* [Passage shown]:
- - -

    Or how about instead of voting we allow each member to take up one of three stances: ‘I believe this is God’s will’; ‘I am unsure’; ‘I believe this is not God’s will’, and then engage in a process of group mediation to get to a point where no-one is opposed, and only a few remain unsure.
    I don’t know if it still in print, but I have on my shelf a book called ‘The Mennonite Mediation Manual’ (or similar) which has literally dozens of ideas for bringing a group of people to consensus.

  5. Charles
    May 26, 2011

    Thank you!
    A really helpful post.Loved the history of voting which I was unaware of before.
    Some of my most distressing moments have been at church meetings and I found this helpful from the comment above”Or how about instead of voting we allow each member to take up one of three stances: ‘I believe this is God’s will’; ‘I am unsure’; ‘I believe this is not God’s will’, and then engage in a process of group mediation to get to a point where no-one is opposed, and only a few remain unsure.”

- - -

* [Provided records]:

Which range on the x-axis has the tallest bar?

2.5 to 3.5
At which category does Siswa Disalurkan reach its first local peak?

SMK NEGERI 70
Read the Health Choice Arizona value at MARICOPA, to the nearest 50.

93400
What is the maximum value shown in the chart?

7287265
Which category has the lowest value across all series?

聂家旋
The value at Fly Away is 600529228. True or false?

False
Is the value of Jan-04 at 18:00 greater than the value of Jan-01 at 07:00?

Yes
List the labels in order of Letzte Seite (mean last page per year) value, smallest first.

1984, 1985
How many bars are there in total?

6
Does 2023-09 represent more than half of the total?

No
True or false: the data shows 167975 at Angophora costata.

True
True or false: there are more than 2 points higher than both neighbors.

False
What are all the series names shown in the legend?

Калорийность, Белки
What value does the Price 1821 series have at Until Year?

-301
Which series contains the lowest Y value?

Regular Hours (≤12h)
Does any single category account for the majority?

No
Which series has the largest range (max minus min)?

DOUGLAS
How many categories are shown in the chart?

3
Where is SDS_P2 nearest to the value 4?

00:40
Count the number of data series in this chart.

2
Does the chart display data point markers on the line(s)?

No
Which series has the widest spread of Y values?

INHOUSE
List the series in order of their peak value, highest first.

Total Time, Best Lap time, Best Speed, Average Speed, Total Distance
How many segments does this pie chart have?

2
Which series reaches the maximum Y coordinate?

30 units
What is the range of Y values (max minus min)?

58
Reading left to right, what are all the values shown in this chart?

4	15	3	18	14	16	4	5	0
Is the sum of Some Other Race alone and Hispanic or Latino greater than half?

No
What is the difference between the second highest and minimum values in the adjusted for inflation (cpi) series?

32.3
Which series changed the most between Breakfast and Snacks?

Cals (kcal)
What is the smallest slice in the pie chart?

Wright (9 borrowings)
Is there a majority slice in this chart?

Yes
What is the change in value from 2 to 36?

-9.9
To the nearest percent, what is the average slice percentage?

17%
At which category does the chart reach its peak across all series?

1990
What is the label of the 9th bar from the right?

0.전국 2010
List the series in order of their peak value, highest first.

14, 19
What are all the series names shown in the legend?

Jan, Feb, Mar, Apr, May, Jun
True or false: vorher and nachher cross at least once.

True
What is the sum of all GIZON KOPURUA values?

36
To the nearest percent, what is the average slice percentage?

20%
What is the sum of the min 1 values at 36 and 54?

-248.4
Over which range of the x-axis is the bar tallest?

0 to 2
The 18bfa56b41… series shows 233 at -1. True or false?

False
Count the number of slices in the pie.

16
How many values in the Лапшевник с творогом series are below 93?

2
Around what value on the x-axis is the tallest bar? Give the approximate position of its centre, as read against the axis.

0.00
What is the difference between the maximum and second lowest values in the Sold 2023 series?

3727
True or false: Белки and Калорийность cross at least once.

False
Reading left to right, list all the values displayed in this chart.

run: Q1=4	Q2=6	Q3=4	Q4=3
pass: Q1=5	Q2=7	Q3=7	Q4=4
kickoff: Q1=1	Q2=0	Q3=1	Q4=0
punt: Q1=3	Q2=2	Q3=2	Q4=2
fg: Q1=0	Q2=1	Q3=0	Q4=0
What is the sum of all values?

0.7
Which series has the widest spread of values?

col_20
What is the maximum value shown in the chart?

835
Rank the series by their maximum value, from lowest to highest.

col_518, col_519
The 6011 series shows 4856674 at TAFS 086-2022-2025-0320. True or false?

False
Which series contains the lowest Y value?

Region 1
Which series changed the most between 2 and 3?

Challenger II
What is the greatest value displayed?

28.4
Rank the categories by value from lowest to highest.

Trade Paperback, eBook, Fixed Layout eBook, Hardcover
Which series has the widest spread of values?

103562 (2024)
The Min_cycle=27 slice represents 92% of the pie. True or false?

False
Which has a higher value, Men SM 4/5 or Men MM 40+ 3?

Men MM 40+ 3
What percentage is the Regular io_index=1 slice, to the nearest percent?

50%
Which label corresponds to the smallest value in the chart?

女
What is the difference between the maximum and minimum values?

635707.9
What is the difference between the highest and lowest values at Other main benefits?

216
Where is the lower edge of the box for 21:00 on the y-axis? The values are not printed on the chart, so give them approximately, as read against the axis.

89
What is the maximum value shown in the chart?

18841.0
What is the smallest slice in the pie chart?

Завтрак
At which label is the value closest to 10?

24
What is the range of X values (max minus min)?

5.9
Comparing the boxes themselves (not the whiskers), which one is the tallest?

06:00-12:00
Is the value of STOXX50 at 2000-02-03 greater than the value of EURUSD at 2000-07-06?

- - -

* [What you should do]: Reproduce, word for word, the comments above about alternatives to voting at church meetings.

* [Exercise output]:
    Or how about instead of voting we allow each member to take up one of three stances: ‘I believe this is God’s will’; ‘I am unsure’; ‘I believe this is not God’s will’, and then engage in a process of group mediation to get to a point where no-one is opposed, and only a few remain unsure.
    I don’t know if it still in print, but I have on my shelf a book called ‘The Mennonite Mediation Manual’ (or similar) which has literally dozens of ideas for bringing a group of people to consensus.

  5. Charles
    May 26, 2011

    Thank you!
    A really helpful post.Loved the history of voting which I was unaware of before.
    Some of my most distressing moments have been at church meetings and I found this helpful from the comment above”Or how about instead of voting we allow each member to take up one of three stances: ‘I believe this is God’s will’; ‘I am unsure’; ‘I believe this is not God’s will’, and then engage in a process of group mediation to get to a point where no-one is opposed, and only a few remain unsure.”